Transcribe every line of text in the data below without changing anything, and leave the pictures out of your answer.
+ + + + +
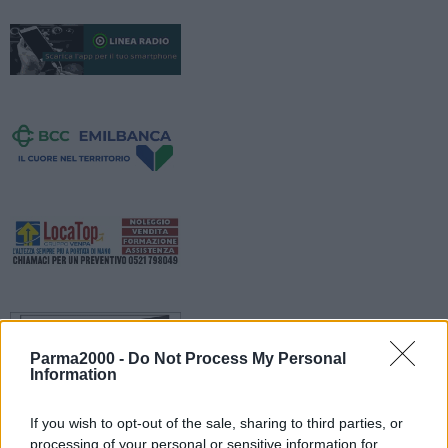
Parma2000 -
Do Not Process My Personal
Information
If you wish to opt-out of the sale, sharing to third parties, or
processing of your personal or sensitive information for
+ + + + +
ANSWER BOX |
Parma2000 -
Do Not Process My Personal
Information
If you wish to opt-out of the sale, sharing to third parties, or
processing of your personal or sensitive information for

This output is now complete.